Directive ->
For the records that follow, please set down exactly the lines between the one holding "https://www.sbookmarking.com/user/DT7FrJPItWvf" and the one holding "https://www.abookmarking.com/user/Rv9pJSMTu0nX", inclusive, and only those.

Records supplied ->
————

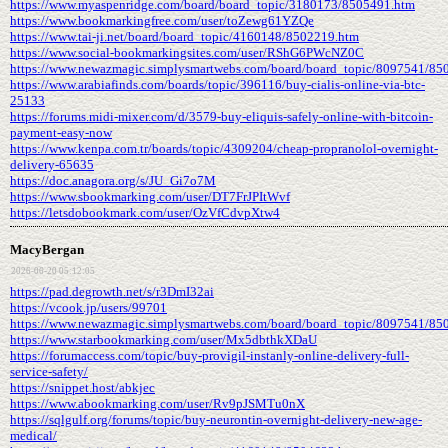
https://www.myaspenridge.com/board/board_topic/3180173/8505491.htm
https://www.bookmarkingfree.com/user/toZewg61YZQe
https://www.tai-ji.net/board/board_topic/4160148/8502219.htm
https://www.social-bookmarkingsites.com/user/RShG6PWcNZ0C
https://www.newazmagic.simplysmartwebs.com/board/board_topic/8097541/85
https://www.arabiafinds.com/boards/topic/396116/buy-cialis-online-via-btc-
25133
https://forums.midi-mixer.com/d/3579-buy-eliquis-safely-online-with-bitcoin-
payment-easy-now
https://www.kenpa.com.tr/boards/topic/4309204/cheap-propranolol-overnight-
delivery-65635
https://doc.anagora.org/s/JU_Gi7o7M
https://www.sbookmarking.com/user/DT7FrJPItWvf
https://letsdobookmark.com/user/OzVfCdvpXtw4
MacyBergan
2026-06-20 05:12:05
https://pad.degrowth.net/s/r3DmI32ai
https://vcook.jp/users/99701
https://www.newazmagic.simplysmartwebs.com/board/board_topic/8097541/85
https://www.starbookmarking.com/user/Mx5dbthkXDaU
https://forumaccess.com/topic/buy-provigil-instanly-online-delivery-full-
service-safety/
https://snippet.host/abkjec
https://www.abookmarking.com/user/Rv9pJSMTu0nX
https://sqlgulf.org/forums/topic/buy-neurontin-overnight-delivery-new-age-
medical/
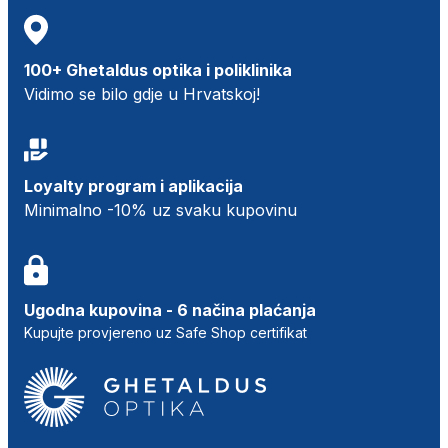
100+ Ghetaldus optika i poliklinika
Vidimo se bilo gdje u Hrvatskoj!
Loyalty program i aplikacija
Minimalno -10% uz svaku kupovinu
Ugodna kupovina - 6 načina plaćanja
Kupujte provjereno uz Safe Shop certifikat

————

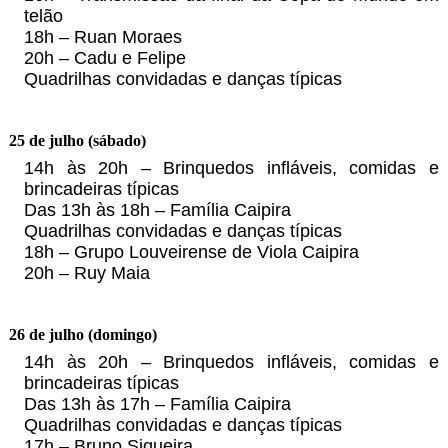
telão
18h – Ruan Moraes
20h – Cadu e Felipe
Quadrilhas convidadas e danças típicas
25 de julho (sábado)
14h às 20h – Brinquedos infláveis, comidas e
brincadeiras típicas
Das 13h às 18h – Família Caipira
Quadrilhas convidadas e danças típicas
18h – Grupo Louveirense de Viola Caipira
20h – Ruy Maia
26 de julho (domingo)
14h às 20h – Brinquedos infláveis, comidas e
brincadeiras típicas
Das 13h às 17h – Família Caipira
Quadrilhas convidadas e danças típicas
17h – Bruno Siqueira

————

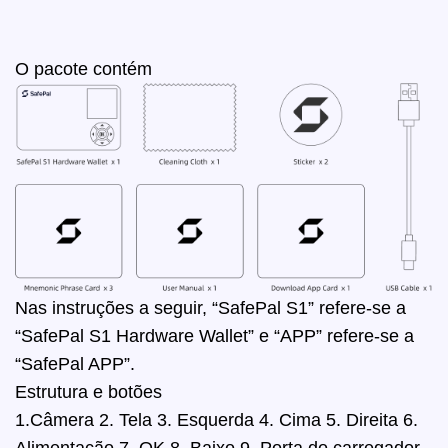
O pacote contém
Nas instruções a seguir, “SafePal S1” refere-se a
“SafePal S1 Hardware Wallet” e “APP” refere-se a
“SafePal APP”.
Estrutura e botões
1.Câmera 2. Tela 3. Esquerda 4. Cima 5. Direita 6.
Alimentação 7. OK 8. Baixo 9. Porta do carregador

————

Response area ->
https://www.sbookmarking.com/user/DT7FrJPItWvf
https://letsdobookmark.com/user/OzVfCdvpXtw4
MacyBergan
2026-06-20 05:12:05
https://pad.degrowth.net/s/r3DmI32ai
https://vcook.jp/users/99701
https://www.newazmagic.simplysmartwebs.com/board/board_topic/8097541/85
https://www.starbookmarking.com/user/Mx5dbthkXDaU
https://forumaccess.com/topic/buy-provigil-instanly-online-delivery-full-
service-safety/
https://snippet.host/abkjec
https://www.abookmarking.com/user/Rv9pJSMTu0nX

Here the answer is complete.